Go to a working preset that You would like to play, against a specific player or offered in the Public Room.

Activate the link that reads 'Invite'. In another page You will see "Invite Someone to Play (Name of Preset)"

Fill the relevant fields and leave the others as they are. You have already done it, so You know what I mean.

I strongly recommend that You activate the two check boxes labelled 'Rated Game ?' and 'Timed Game ?'

Once in the time controls, You set the third of seven boxes (upper right box) called 'Min Time' to 40 days.

I repeat, because this is the most important detail of the whole operation: SET MIN TIME TO FORTY DAYS.

Be careful for not setting it to 40 weeks, 40 hours, 40 minutes, nor 40 seconds. It must be for FORTY DAYS.

You leave all the other time control fields as they are: ZERO. Then You activate the link marked as 'Invite'.

I sincerely hope that the unavoidable technical complexity of the lines above have not been too confusing.

As example, You have received an invitation from me for playing Maidens Chess, a Chess variety of my own invention. The set is identical to Standard European Chess as per FIDE rules, therefore if You prefer we can play normal Chess instead of Maidens Chess. My preset does not enforce rules, neither shows legal moves.

I request the Honour of playing this game with Your person, Monsieur. Accompanying my invitation to play, You have also received from me a formal request that I include in the following lines. Good luck, Monsieur.

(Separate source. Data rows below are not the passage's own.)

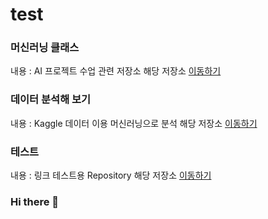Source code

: # test


### 머신러닝 클래스
내용 : AI 프로젝트 수업 관련 저장소
해당 저장소 [이동하기](https://github.com/porrima53/ML_LIB_CLASS) 

### 데이터 분석해 보기
내용 : Kaggle 데이터 이용 머신러닝으로 분석
해당 저장소 [이동하기](https://github.com/porrima53/my_data_analysis)

### 테스트
내용 : 링크 테스트용 Repository
해당 저장소 [이동하기](https://github.com/porrima53/test)



### Hi there 👋

<!--
**porrima53/porrima53** is a ✨ _special_ ✨ repository because its `README.md` (this file) appears on your GitHub profile.

Here are some ideas to get you started:

- 🔭 I’m currently working on ...
- 🌱 I’m currently learning ...
- 👯 I’m looking to collaborate on ...
- 🤔 I’m looking for help with ...
- 💬 Ask me about ...
- 📫 How to reach me: ...
- 😄 Pronouns: ...
- ⚡ Fun fact: ...
-->
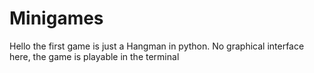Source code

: # Minigames

Hello the first game is just a Hangman in python.
No graphical interface here, the game is playable in the terminal
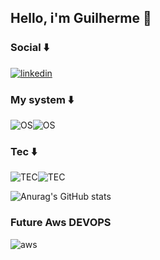 
## Hello, i'm Guilherme 🤩


### Social ⬇️
[![linkedin](https://img.shields.io/badge/LinkedIn-0077B5?style=for-the-badge&logo=linkedin&logoColor=white)](https://www.linkedin.com/in/guilherme-h-896908238/)

### My system ⬇️
![OS](https://img.shields.io/badge/mac%20os-000000?style=for-the-badge&logo=apple&logoColor=white)![OS](https://img.shields.io/badge/Windows-0078D6?style=for-the-badge&logo=windows&logoColor=white)


### Tec ⬇️
![TEC](https://img.shields.io/badge/Python-14354C?style=for-the-badge&logo=python&logoColor=white)![TEC](https://img.shields.io/badge/Swift-FA7343?style=for-the-badge&logo=swift&logoColor=white)



![Anurag's GitHub stats](https://github-readme-stats.vercel.app/api?username=Guidevecloud&show_icons=true&theme=radical)

### Future Aws DEVOPS
![aws](https://img.shields.io/badge/Amazon_AWS-FF9900?style=for-the-badge&logo=amazonaws&logoColor=white)

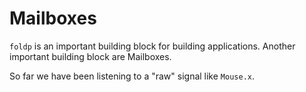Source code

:# Mailboxes

`foldp` is an important building block for building applications. Another important building block are Mailboxes.

So far we have been listening to a "raw" signal like `Mouse.x`.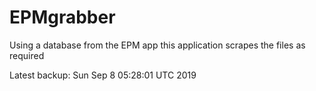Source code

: # EPMgrabber
Using a database from the EPM app this application scrapes the files as required


Latest backup: Sun Sep 8 05:28:01 UTC 2019
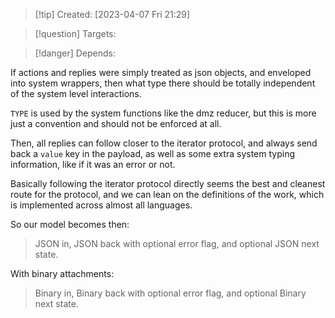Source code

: 
>[!tip] Created: [2023-04-07 Fri 21:29]

>[!question] Targets: 

>[!danger] Depends: 

If actions and replies were simply treated as json objects, and enveloped into system wrappers, then what type there should be totally independent of the system level interactions.

`TYPE` is used by the system functions like the dmz reducer, but this is more just a convention and should not be enforced at all.

Then, all replies can follow closer to the iterator protocol, and always send back a `value` key in the payload, as well as some extra system typing information, like if it was an error or not.

Basically following the iterator protocol directly seems the best and cleanest route for the protocol, and we can lean on the definitions of the work, which is implemented across almost all languages.

So our model becomes then:

> JSON in, JSON back with optional error flag, and optional JSON next state.

With binary attachments:

> Binary in, Binary back with optional error flag, and optional Binary next state.

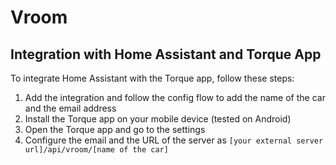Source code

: # Vroom

## Integration with Home Assistant and Torque App

To integrate Home Assistant with the Torque app, follow these steps:

1. Add the integration and follow the config flow to add the name of the car and the email address
1. Install the Torque app on your mobile device (tested on Android)
1. Open the Torque app and go to the settings
1. Configure the email and the URL of the server as `[your external server url]/api/vroom/[name of the car]`
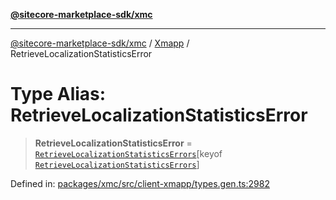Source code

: [**@sitecore-marketplace-sdk/xmc**](../../../../README.md)

***

[@sitecore-marketplace-sdk/xmc](../../../../README.md) / [Xmapp](../README.md) / RetrieveLocalizationStatisticsError

# Type Alias: RetrieveLocalizationStatisticsError

> **RetrieveLocalizationStatisticsError** = [`RetrieveLocalizationStatisticsErrors`](RetrieveLocalizationStatisticsErrors.md)\[keyof [`RetrieveLocalizationStatisticsErrors`](RetrieveLocalizationStatisticsErrors.md)\]

Defined in: [packages/xmc/src/client-xmapp/types.gen.ts:2982](https://github.com/Sitecore/marketplace-sdk/blob/893df143248e67d8c66e942a96045542130259a0/packages/xmc/src/client-xmapp/types.gen.ts#L2982)
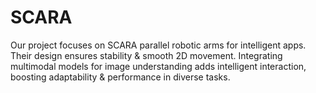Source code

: # SCARA
Our project focuses on SCARA parallel robotic arms for intelligent apps. Their design ensures stability &amp; smooth 2D movement. Integrating multimodal models for image understanding adds intelligent interaction, boosting adaptability &amp; performance in diverse tasks.

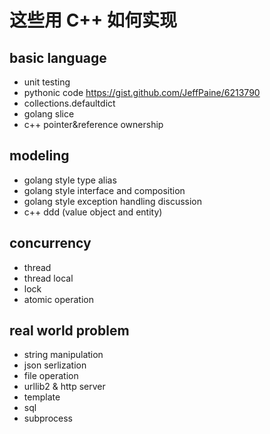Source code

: # 这些用 C++ 如何实现


## basic language


* unit testing
* pythonic code https://gist.github.com/JeffPaine/6213790
* collections.defaultdict
* golang slice
* c++ pointer&reference ownership


## modeling

* golang style type alias
* golang style interface and composition
* golang style exception handling discussion
* c++ ddd (value object and entity)

## concurrency
* thread
* thread local
* lock
* atomic operation

## real world problem
* string manipulation
* json serlization
* file operation
* urllib2 & http server
* template
* sql
* subprocess
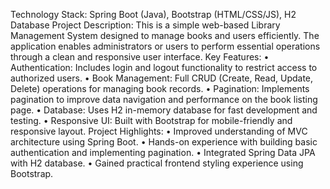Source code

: Technology Stack: Spring Boot (Java), Bootstrap (HTML/CSS/JS), H2 Database
Project Description:
This is a simple web-based Library Management System designed to manage books and users efficiently. The application enables administrators or users to perform essential operations through a clean and responsive user interface.
Key Features:
•	Authentication: Includes login and logout functionality to restrict access to authorized users.
•	Book Management: Full CRUD (Create, Read, Update, Delete) operations for managing book records.
•	Pagination: Implements pagination to improve data navigation and performance on the book listing page.
•	Database: Uses H2 in-memory database for fast development and testing.
•	Responsive UI: Built with Bootstrap for mobile-friendly and responsive layout.
Project Highlights:
•	Improved understanding of MVC architecture using Spring Boot.
•	Hands-on experience with building basic authentication and implementing pagination.
•	Integrated Spring Data JPA with H2 database.
•	Gained practical frontend styling experience using Bootstrap.
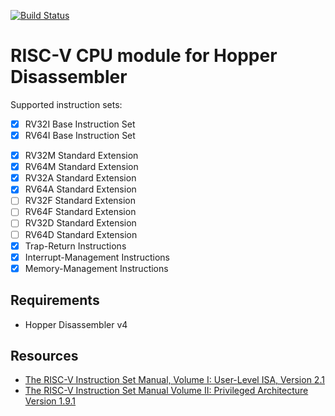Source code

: [![Build Status](https://travis-ci.org/makigumo/RISCV.svg?branch=master)](https://travis-ci.org/makigumo/RISCV)

# RISC-V CPU module for Hopper Disassembler

Supported instruction sets:
* [x] RV32I Base Instruction Set
* [x] RV64I Base Instruction Set
<!--- * [ ] RV32E Base Integer Instruction Set --->
* [x] RV32M Standard Extension
* [x] RV64M Standard Extension
* [x] RV32A Standard Extension
* [x] RV64A Standard Extension
* [ ] RV32F Standard Extension
* [ ] RV64F Standard Extension
* [ ] RV32D Standard Extension
* [ ] RV64D Standard Extension
* [x] Trap-Return Instructions
* [x] Interrupt-Management Instructions
* [x] Memory-Management Instructions

## Requirements

* Hopper Disassembler v4

## Resources

* [The RISC-V Instruction Set Manual, Volume I: User-Level ISA, Version 2.1](https://www2.eecs.berkeley.edu/Pubs/TechRpts/2016/EECS-2016-118.html)
* [The RISC-V Instruction Set Manual Volume II: Privileged Architecture Version 1.9.1](https://www2.eecs.berkeley.edu/Pubs/TechRpts/2016/EECS-2016-161.html)

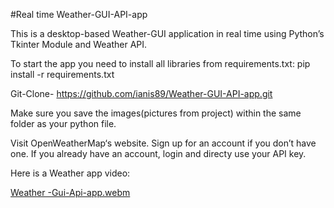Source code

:#Real time  Weather-GUI-API-app 
  
This is a desktop-based Weather-GUI application in real time using Python’s Tkinter Module and Weather API.


To start the app you need to install all libraries from requirements.txt:   pip install -r requirements.txt

Git-Clone- https://github.com/ianis89/Weather-GUI-API-app.git

Make sure you save the images(pictures from project) within the same folder as your python file.

Visit OpenWeatherMap‘s website.
Sign up for an account if you don’t have one. If you already have an account, login and directy use your API key.

Here is a Weather app  video:

[Weather -Gui-Api-app.webm](https://user-images.githubusercontent.com/95642631/176417159-d940a767-b969-410d-b626-015ec760908b.webm)

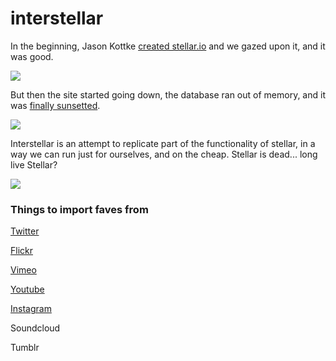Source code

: # interstellar

In the beginning, Jason Kottke [created stellar.io](http://kottke.org/11/03/introducing-stellar) and we gazed upon it, and it was good.

![](https://i.ytimg.com/vi/03rALNASWJw/maxresdefault.jpg)

But then the site started going down, the database ran out of memory, and it was [finally sunsetted](http://stellar-status.tumblr.com/post/147805983872/our-incredible-journey).

![](https://i.ytimg.com/vi/ahlm-91krew/hqdefault.jpg)

Interstellar is an attempt to replicate part of the functionality of stellar, in a way we can run just for ourselves, and on the cheap.  Stellar is dead... long live Stellar?

![](https://hphucng.files.wordpress.com/2015/07/vlcsnap-2015-07-07-03h24m56s328.jpg)

### Things to import faves from

[Twitter](https://dev.twitter.com/rest/reference/get/favorites/list)

[Flickr](https://www.flickr.com/services/api/flickr.favorites.getPublicList.html)

[Vimeo](https://developer.vimeo.com/api/endpoints/users#/{user_id}/likes)

[Youtube](https://developers.google.com/youtube/v3/docs/channels)

[Instagram](https://www.instagram.com/developer/endpoints/users/#get_users_feed_liked)

Soundcloud

Tumblr

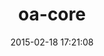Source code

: ---
layout: post
title:  "oa-core"
repo:   "intridea/omniauth"
date:   2015-02-18 17:21:08
gemurl: http://github.com/intridea/omniauth
---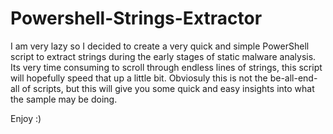# Powershell-Strings-Extractor

I am very lazy so I decided to create a very quick and simple PowerShell script to extract strings during the early stages of static malware analysis.
Its very time consuming to scroll through endless lines of strings, this script will hopefully speed that up a little bit. Obviosuly this is not the be-all-end-all of scripts, but this will give you some quick and easy insights into what the sample may be doing. 

Enjoy :)
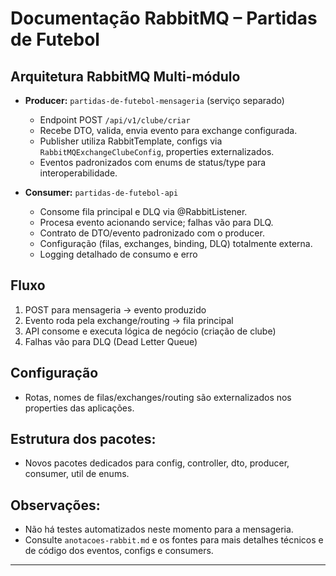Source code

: # Documentação RabbitMQ – Partidas de Futebol

## Arquitetura RabbitMQ Multi-módulo

- **Producer:** `partidas-de-futebol-mensageria` (serviço separado)
    - Endpoint POST `/api/v1/clube/criar`
    - Recebe DTO, valida, envia evento para exchange configurada.
    - Publisher utiliza RabbitTemplate, configs via `RabbitMQExchangeClubeConfig`, properties externalizados.
    - Eventos padronizados com enums de status/type para interoperabilidade.

- **Consumer:** `partidas-de-futebol-api`
    - Consome fila principal e DLQ via @RabbitListener.
    - Procesa evento acionando service; falhas vão para DLQ.
    - Contrato de DTO/evento padronizado com o producer.
    - Configuração (filas, exchanges, binding, DLQ) totalmente externa.
    - Logging detalhado de consumo e erro

## Fluxo
1. POST para mensageria → evento produzido
2. Evento roda pela exchange/routing → fila principal
3. API consome e executa lógica de negócio (criação de clube)
4. Falhas vão para DLQ (Dead Letter Queue)

## Configuração
- Rotas, nomes de filas/exchanges/routing são externalizados nos properties das aplicações.

## Estrutura dos pacotes:
- Novos pacotes dedicados para config, controller, dto, producer, consumer, util de enums.

## Observações:
- Não há testes automatizados neste momento para a mensageria.
- Consulte `anotacoes-rabbit.md` e os fontes para mais detalhes técnicos e de código dos eventos, configs e consumers.

---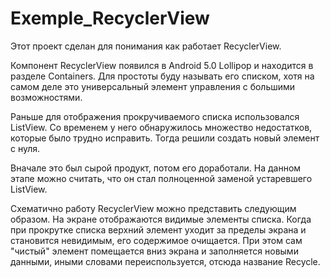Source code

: # Exemple_RecyclerView
Этот проект сделан для понимания как работает RecyclerView.

Компонент RecyclerView появился в Android 5.0 Lollipop и находится в разделе Containers. Для простоты буду называть его списком, хотя на самом деле это универсальный элемент управления с большими возможностями.

Раньше для отображения прокручиваемого списка использовался ListView. Со временем у него обнаружилось множество недостатков, которые было трудно исправить. Тогда решили создать новый элемент с нуля.

Вначале это был сырой продукт, потом его доработали. На данном этапе можно считать, что он стал полноценной заменой устаревшего ListView.

Схематично работу RecyclerView можно представить следующим образом. На экране отображаются видимые элементы списка. Когда при прокрутке списка верхний элемент уходит за пределы экрана и становится невидимым, его содержимое очищается. При этом сам "чистый" элемент помещается вниз экрана и заполняется новыми данными, иными словами переиспользуется, отсюда название Recycle.










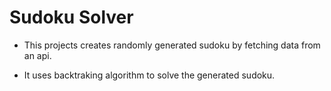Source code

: # Sudoku Solver

- This projects creates randomly generated sudoku by fetching data from an api.

- It uses backtraking algorithm to solve the generated sudoku.
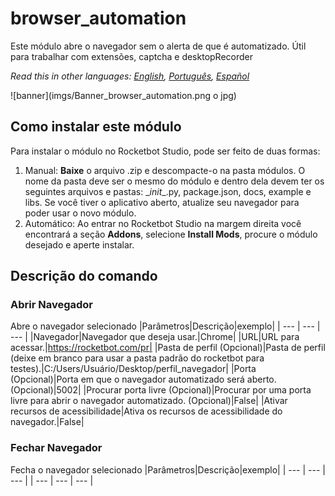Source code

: # browser_automation
  
Este módulo abre o navegador sem o alerta de que é automatizado. Útil para trabalhar com extensões, captcha e desktopRecorder  

*Read this in other languages: [English](Manual_browser_automation.md), [Português](Manual_browser_automation.pr.md), [Español](Manual_browser_automation.es.md)*
  
![banner](imgs/Banner_browser_automation.png o jpg)
## Como instalar este módulo
  
Para instalar o módulo no Rocketbot Studio, pode ser feito de duas formas:
1. Manual: __Baixe__ o arquivo .zip e descompacte-o na pasta módulos. O nome da pasta deve ser o mesmo do módulo e dentro dela devem ter os seguintes arquivos e pastas: \__init__.py, package.json, docs, example e libs. Se você tiver o aplicativo aberto, atualize seu navegador para poder usar o novo módulo.
2. Automático: Ao entrar no Rocketbot Studio na margem direita você encontrará a seção **Addons**, selecione **Install Mods**, procure o módulo desejado e aperte instalar.  


## Descrição do comando

### Abrir Navegador
  
Abre o navegador selecionado
|Parâmetros|Descrição|exemplo|
| --- | --- | --- |
|Navegador|Navegador que deseja usar.|Chrome|
|URL|URL para acessar.|https://rocketbot.com/pr|
|Pasta de perfil (Opcional)|Pasta de perfil (deixe em branco para usar a pasta padrão do rocketbot para testes).|C:/Users/Usuário/Desktop/perfil_navegador|
|Porta (Opcional)|Porta em que o navegador automatizado será aberto. (Opcional)|5002|
|Procurar porta livre (Opcional)|Procurar por uma porta livre para abrir o navegador automatizado. (Opcional)|False|
|Ativar recursos de acessibilidade|Ativa os recursos de acessibilidade do navegador.|False|

### Fechar Navegador
  
Fecha o navegador selecionado
|Parâmetros|Descrição|exemplo|
| --- | --- | --- |
| --- | --- | --- |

Mon Respecté Monsieur Jean-Louis Cazaux,

Je demande l’honneur de jouer à ce jeu avec Votre personne. Nous pouvons le jouer comme des échecs européens normales, en suivant les règles de la Fédération internationale des échecs, ou nous pouvons le jouer comme des échecs de jeune fille (Maidens Chess), une variété d’échecs de mon invention.

Le préréglage n’applique pas les règles. Le délai est exactement de 40 jours PAR COUP (entre un mois et deux mois, comme Vous l’avez demandé). Bonne chance, Monsieur.